Written task:
Please copy out the text of all the rows below word for word, leaving out the pictures.

:: Task material

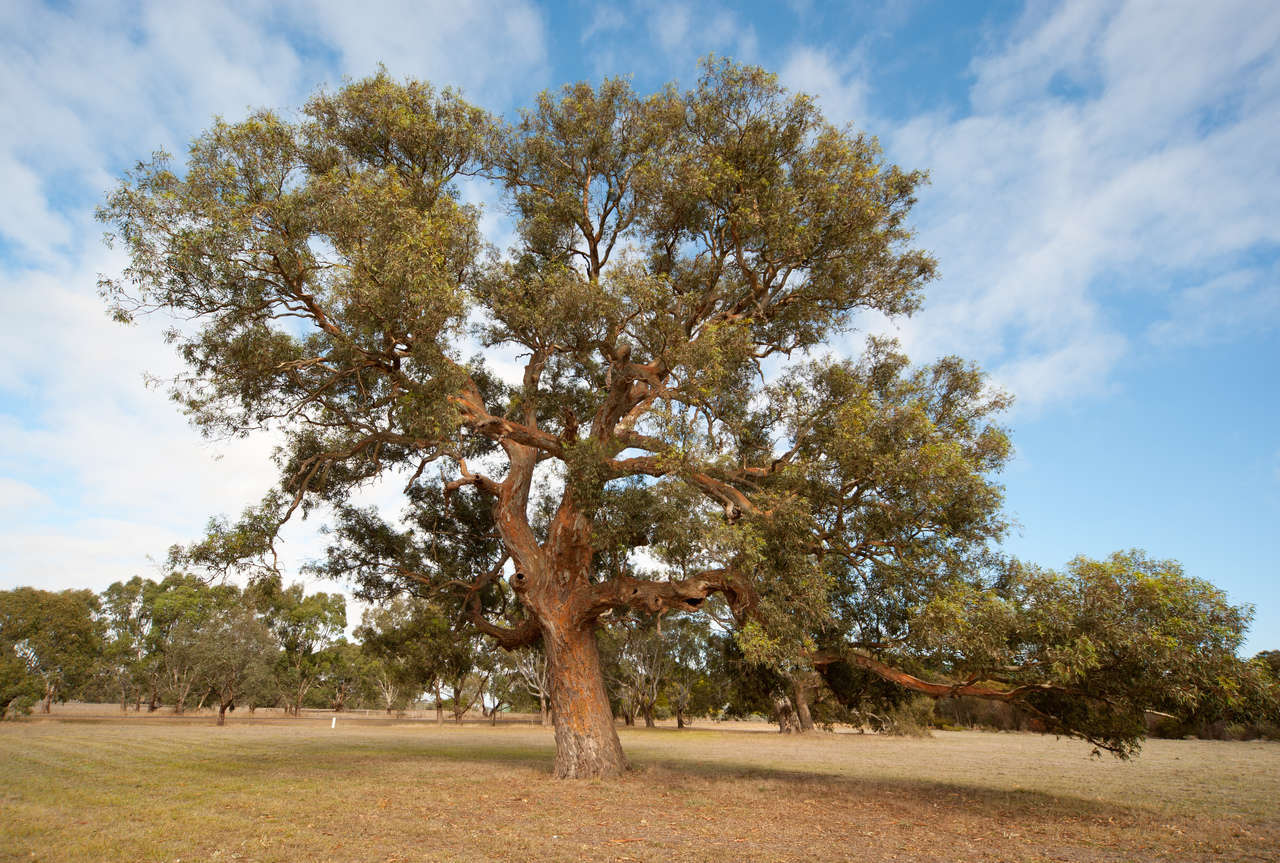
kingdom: Plantae
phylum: Tracheophyta
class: Magnoliopsida
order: Myrtales
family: Myrtaceae
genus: Eucalyptus
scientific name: Eucalyptus camaldulensis
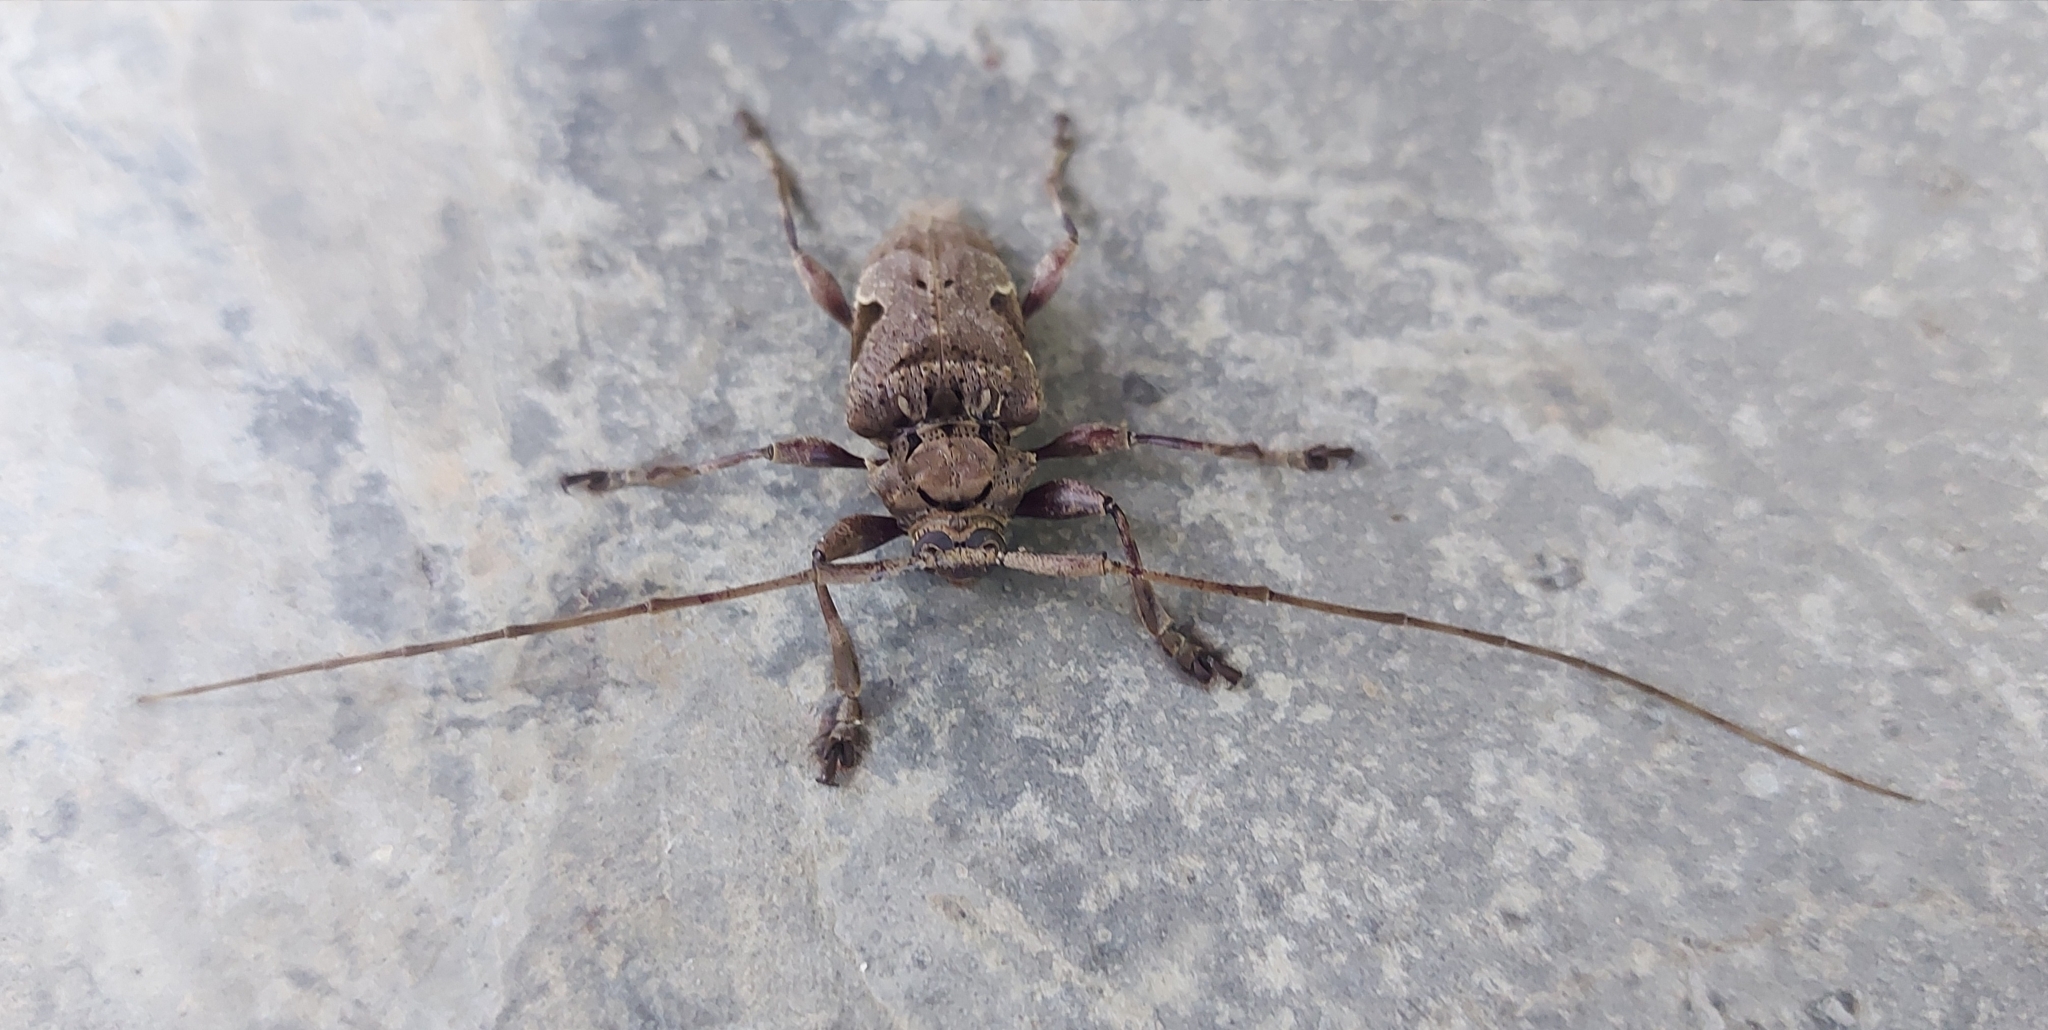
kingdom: Animalia
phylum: Arthropoda
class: Insecta
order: Coleoptera
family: Cerambycidae
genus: Lagocheirus
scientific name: Lagocheirus araneiformis
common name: Beetle
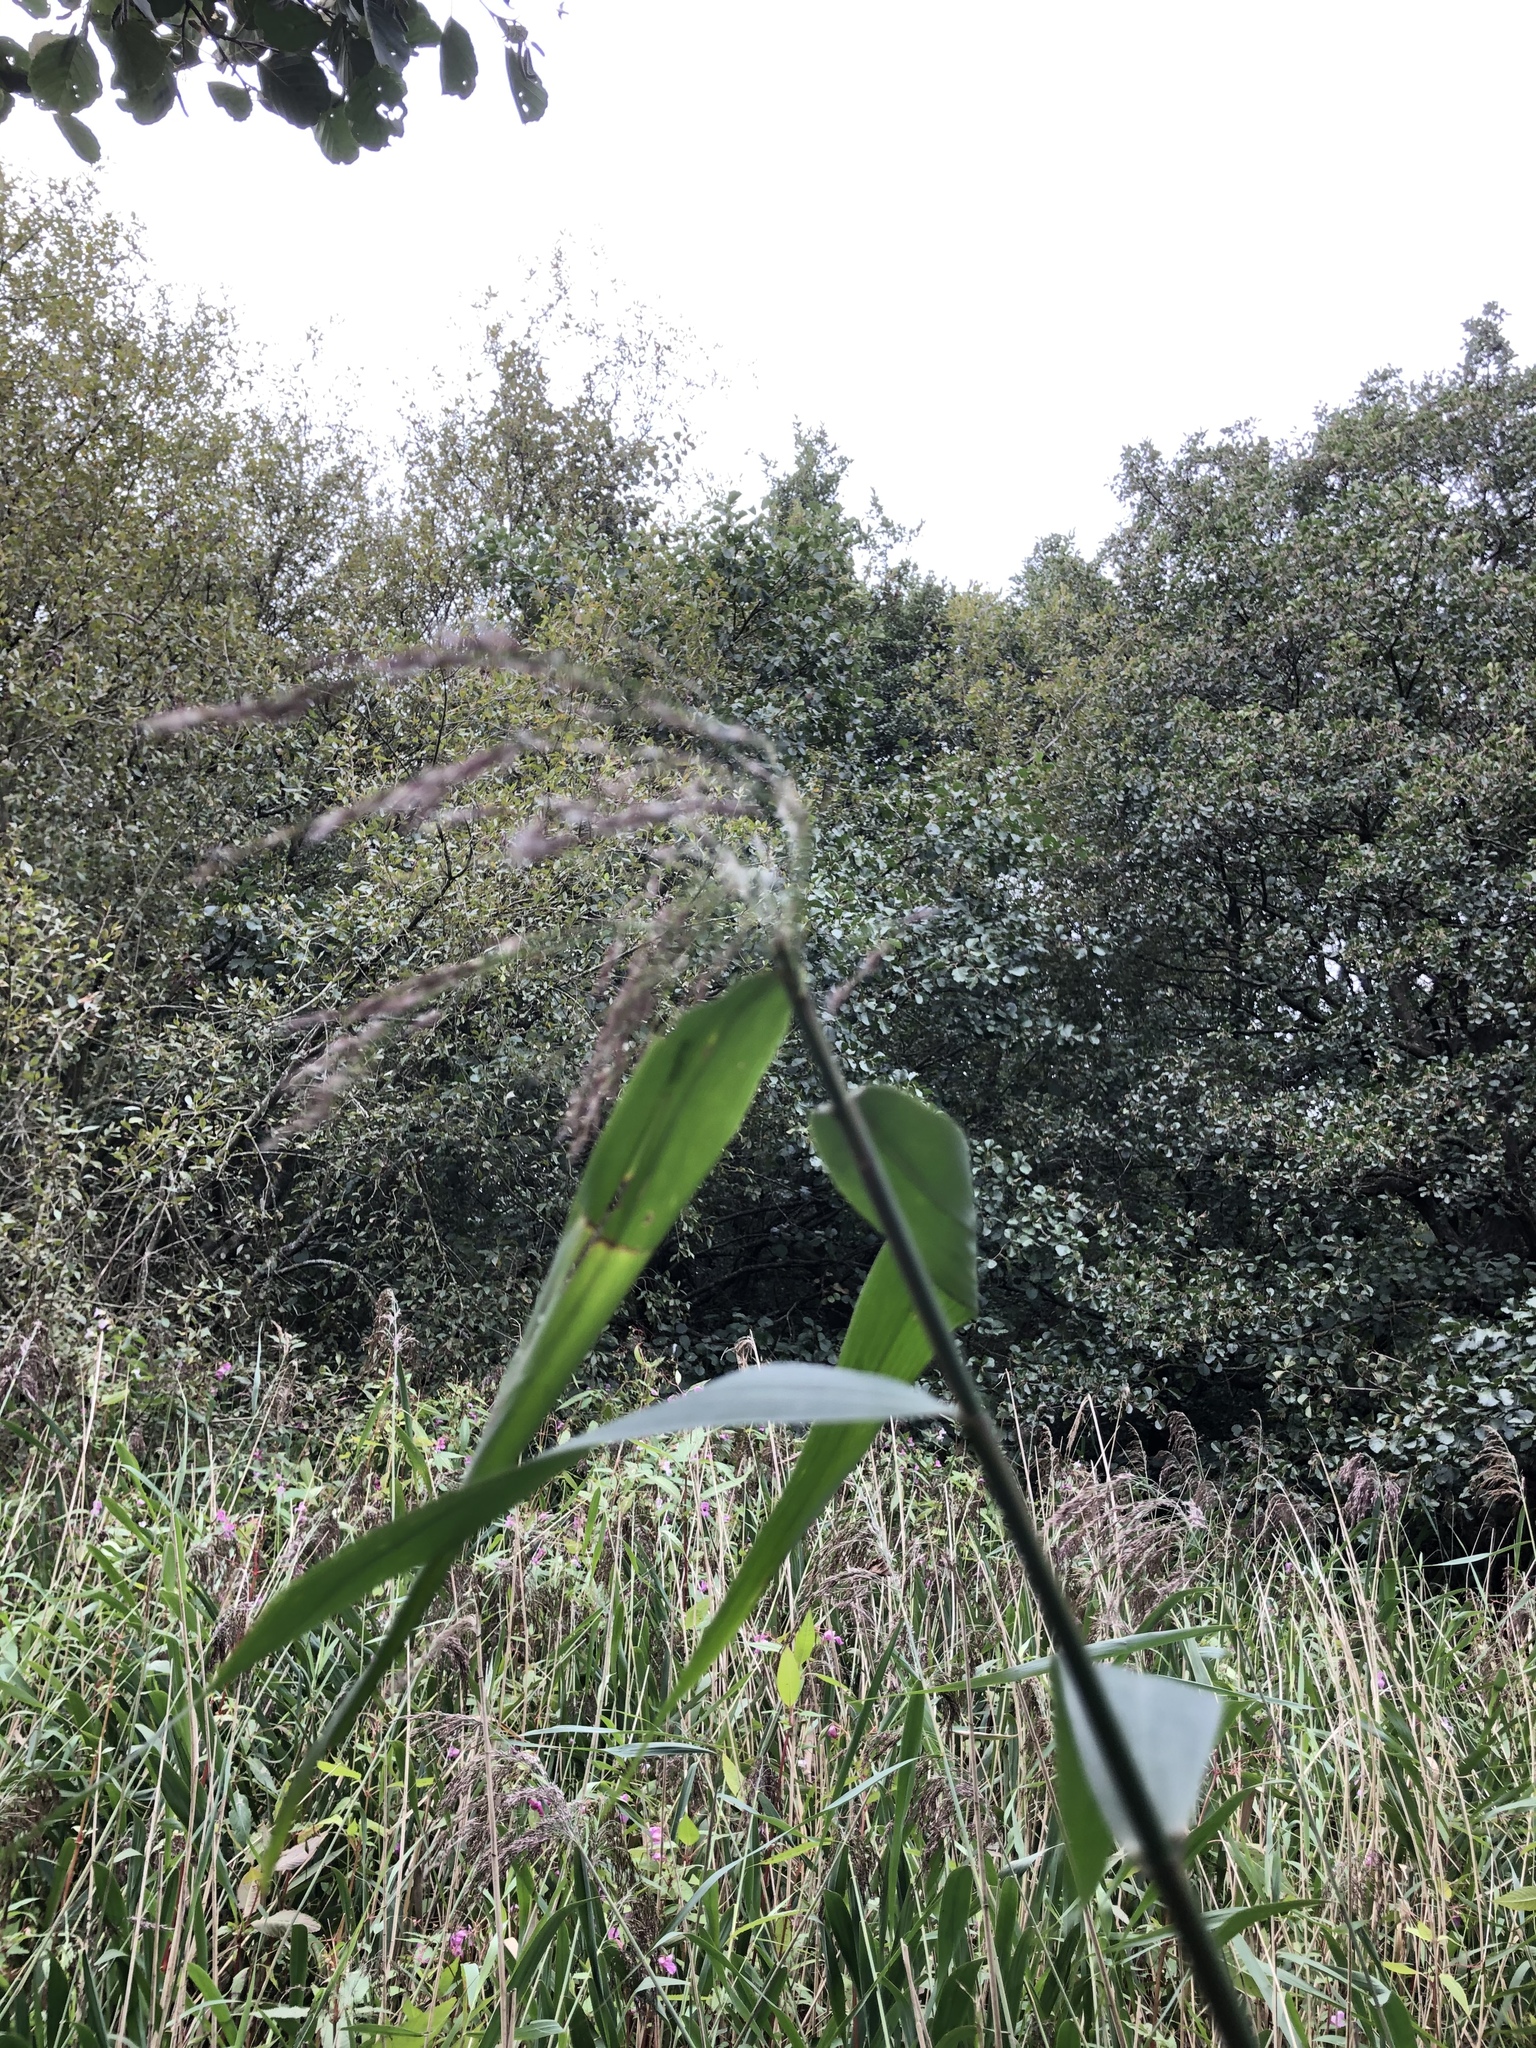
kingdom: Plantae
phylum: Tracheophyta
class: Liliopsida
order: Poales
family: Poaceae
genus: Phragmites
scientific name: Phragmites australis
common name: Common reed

::::

Correct output:
kingdom: Plantae
phylum: Tracheophyta
class: Magnoliopsida
order: Myrtales
family: Myrtaceae
genus: Eucalyptus
scientific name: Eucalyptus camaldulensis
kingdom: Animalia
phylum: Arthropoda
class: Insecta
order: Coleoptera
family: Cerambycidae
genus: Lagocheirus
scientific name: Lagocheirus araneiformis
common name: Beetle
kingdom: Plantae
phylum: Tracheophyta
class: Liliopsida
order: Poales
family: Poaceae
genus: Phragmites
scientific name: Phragmites australis
common name: Common reed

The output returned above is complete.